My friends and family were also incredibly supportive this summer, and I am incredibly grateful for them as well. I really appreciate everybody who stood by my side and helped me through everything. I just love you all so much!
And as one door is being closed, another will be opening in about seven weeks at the beginning of fall semester. Kayla, Sydney, and Julia lived with me last summer and fall and we decided to live with each other this fall as well. So I'm really excited, after this last semester of reflection and soul searching, to get back into the swing of things and live with some old friends. I'm so excited!
6 comments:
I totally agree with you. Living with roommates IS hard! But they truly do teach you a lot. I didn't know you were engaged! Was it anyone I know? What happened (if it's okay that I ask...) Sorry to hear that it's over! You'll find someone even better!
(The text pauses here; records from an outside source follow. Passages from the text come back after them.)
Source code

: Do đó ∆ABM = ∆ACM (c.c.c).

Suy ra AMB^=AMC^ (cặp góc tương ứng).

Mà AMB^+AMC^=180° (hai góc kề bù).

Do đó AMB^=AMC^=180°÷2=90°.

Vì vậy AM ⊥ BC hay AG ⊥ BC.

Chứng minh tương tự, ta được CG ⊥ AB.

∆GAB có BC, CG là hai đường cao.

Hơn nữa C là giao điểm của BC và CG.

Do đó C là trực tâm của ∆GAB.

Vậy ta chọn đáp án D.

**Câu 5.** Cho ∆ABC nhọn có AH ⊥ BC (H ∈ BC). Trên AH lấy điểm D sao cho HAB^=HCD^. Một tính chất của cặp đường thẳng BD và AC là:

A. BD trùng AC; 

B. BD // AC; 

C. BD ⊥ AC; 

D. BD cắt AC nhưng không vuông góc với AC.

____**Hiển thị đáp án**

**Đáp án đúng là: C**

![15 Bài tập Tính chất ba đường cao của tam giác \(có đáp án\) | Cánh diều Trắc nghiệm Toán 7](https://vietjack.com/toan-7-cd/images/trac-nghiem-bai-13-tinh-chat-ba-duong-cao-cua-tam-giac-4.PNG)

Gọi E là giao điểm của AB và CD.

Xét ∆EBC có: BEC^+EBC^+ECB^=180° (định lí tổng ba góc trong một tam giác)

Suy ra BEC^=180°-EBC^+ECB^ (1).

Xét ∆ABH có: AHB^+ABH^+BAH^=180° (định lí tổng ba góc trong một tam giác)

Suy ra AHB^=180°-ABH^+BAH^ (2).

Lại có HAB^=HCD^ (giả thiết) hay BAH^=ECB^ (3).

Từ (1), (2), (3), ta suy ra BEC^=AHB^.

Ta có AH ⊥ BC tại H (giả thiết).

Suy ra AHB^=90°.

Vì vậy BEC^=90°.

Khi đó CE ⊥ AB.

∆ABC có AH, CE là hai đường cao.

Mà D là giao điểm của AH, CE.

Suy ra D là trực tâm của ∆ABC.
Wow, i'm so proud of you! You really made the best of your situation and were able to overcome and excel in other areas! You area such a strong person and what a great example! I hope to see you around next semester! Enjoy the break!
Alli!!! I love you. :) Now that finals are over, we should go to lunch sometime. I'm not sure that I have your number, but it would be fun. Let me know if you have time. :)
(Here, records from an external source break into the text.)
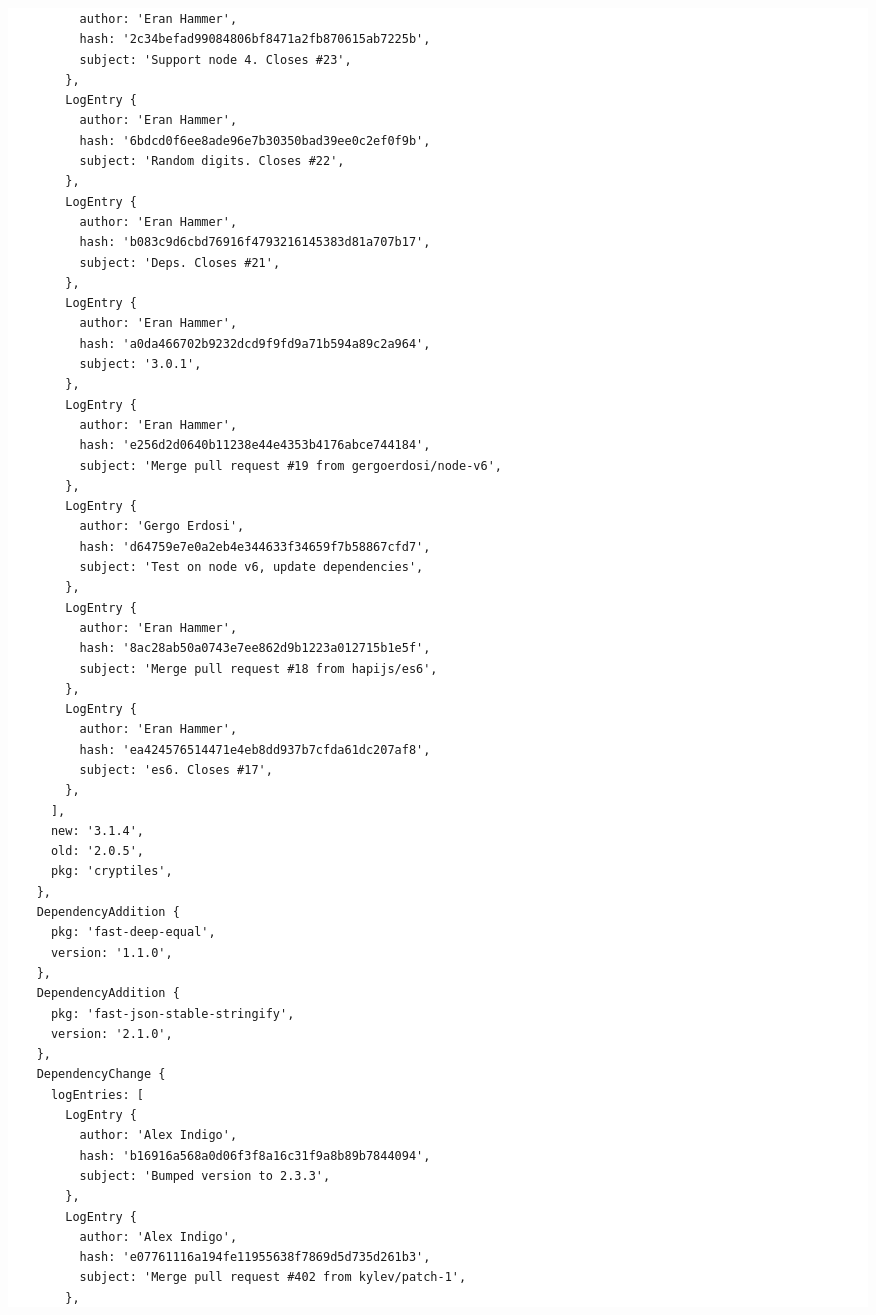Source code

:               author: 'Eran Hammer',
              hash: '2c34befad99084806bf8471a2fb870615ab7225b',
              subject: 'Support node 4. Closes #23',
            },
            LogEntry {
              author: 'Eran Hammer',
              hash: '6bdcd0f6ee8ade96e7b30350bad39ee0c2ef0f9b',
              subject: 'Random digits. Closes #22',
            },
            LogEntry {
              author: 'Eran Hammer',
              hash: 'b083c9d6cbd76916f4793216145383d81a707b17',
              subject: 'Deps. Closes #21',
            },
            LogEntry {
              author: 'Eran Hammer',
              hash: 'a0da466702b9232dcd9f9fd9a71b594a89c2a964',
              subject: '3.0.1',
            },
            LogEntry {
              author: 'Eran Hammer',
              hash: 'e256d2d0640b11238e44e4353b4176abce744184',
              subject: 'Merge pull request #19 from gergoerdosi/node-v6',
            },
            LogEntry {
              author: 'Gergo Erdosi',
              hash: 'd64759e7e0a2eb4e344633f34659f7b58867cfd7',
              subject: 'Test on node v6, update dependencies',
            },
            LogEntry {
              author: 'Eran Hammer',
              hash: '8ac28ab50a0743e7ee862d9b1223a012715b1e5f',
              subject: 'Merge pull request #18 from hapijs/es6',
            },
            LogEntry {
              author: 'Eran Hammer',
              hash: 'ea424576514471e4eb8dd937b7cfda61dc207af8',
              subject: 'es6. Closes #17',
            },
          ],
          new: '3.1.4',
          old: '2.0.5',
          pkg: 'cryptiles',
        },
        DependencyAddition {
          pkg: 'fast-deep-equal',
          version: '1.1.0',
        },
        DependencyAddition {
          pkg: 'fast-json-stable-stringify',
          version: '2.1.0',
        },
        DependencyChange {
          logEntries: [
            LogEntry {
              author: 'Alex Indigo',
              hash: 'b16916a568a0d06f3f8a16c31f9a8b89b7844094',
              subject: 'Bumped version to 2.3.3',
            },
            LogEntry {
              author: 'Alex Indigo',
              hash: 'e07761116a194fe11955638f7869d5d735d261b3',
              subject: 'Merge pull request #402 from kylev/patch-1',
            },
Oh my gosh, I got hives just reading about getting your paper printed. Computer can be a blessing or curse!!!!! You look so cute with all your roommates! You look so good. I sure do love ya!
Aww I wish I could be with the group again and be your roommate again. I miss you!!!!!
aren't girlfriends the best! my husband is my very best friend.. but i still need my girls, it never changes, so thats so great you have made some life-long frienships.. always keep them close!! you look so cute in all your pictures.. i love your hair blond, i can't get over it.